DIRECTIVE:
How many of the lines in the data contain "output"? Give only the number.

RECORDS FOR PROCESSING:
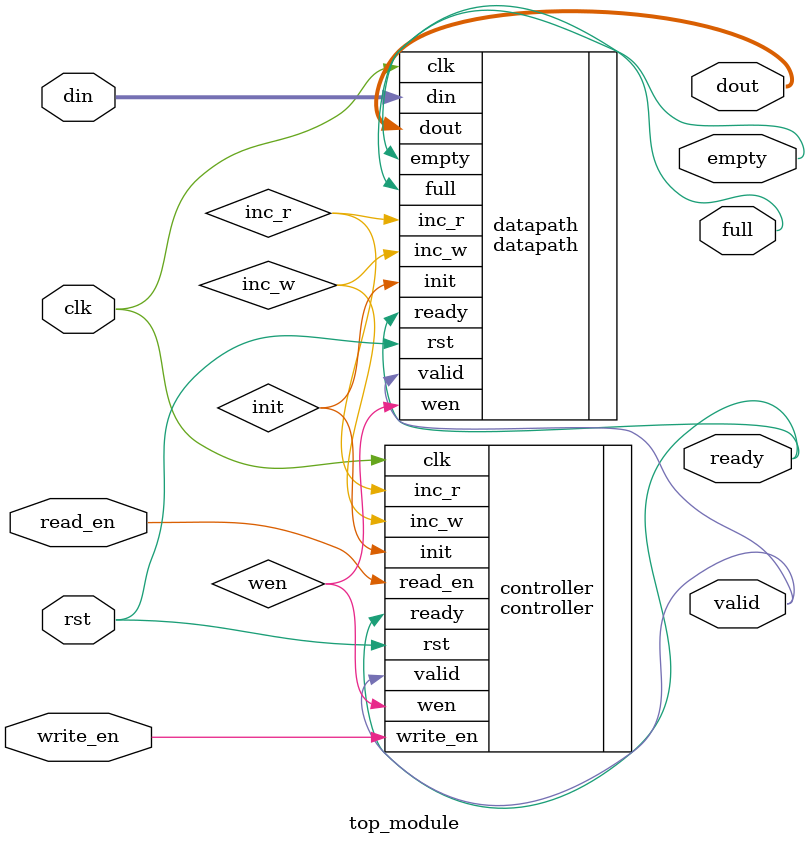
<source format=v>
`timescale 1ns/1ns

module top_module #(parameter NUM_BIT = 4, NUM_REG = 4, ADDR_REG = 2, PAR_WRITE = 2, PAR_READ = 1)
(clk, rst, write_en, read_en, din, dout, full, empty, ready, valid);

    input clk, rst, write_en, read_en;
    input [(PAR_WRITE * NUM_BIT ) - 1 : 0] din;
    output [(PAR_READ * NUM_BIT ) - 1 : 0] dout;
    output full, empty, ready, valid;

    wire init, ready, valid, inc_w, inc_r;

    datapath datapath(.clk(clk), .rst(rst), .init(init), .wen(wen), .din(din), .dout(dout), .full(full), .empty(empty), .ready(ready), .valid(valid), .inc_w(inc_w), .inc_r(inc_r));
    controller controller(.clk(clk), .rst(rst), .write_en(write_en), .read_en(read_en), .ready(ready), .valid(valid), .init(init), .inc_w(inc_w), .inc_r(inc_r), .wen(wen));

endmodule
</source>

* * *

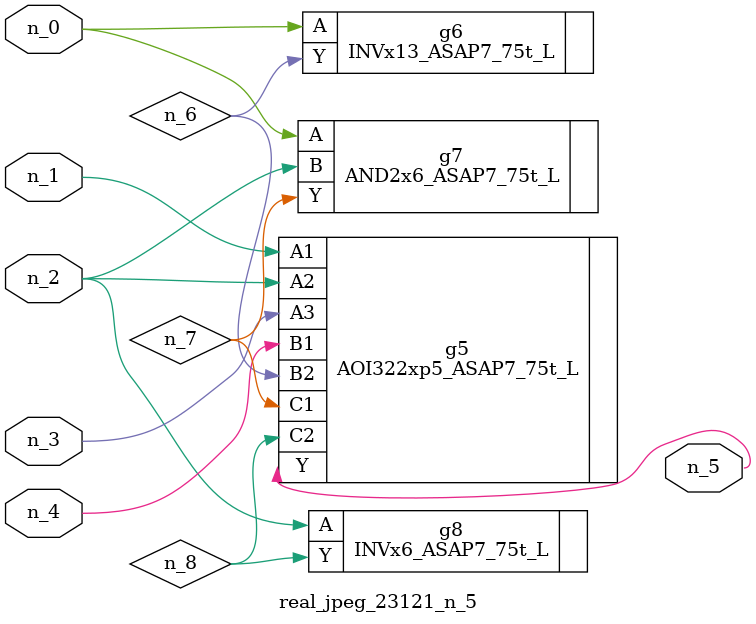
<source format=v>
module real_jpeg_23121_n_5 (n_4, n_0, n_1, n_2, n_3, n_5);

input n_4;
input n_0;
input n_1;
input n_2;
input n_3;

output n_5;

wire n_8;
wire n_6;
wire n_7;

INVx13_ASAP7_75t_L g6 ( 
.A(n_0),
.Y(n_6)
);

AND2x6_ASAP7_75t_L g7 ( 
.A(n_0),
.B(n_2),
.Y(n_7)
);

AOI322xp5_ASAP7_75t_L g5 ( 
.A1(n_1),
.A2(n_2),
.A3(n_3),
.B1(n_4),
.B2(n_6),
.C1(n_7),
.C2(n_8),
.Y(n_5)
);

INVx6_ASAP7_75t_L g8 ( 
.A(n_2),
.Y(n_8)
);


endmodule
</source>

YOUR RESPONSE:
3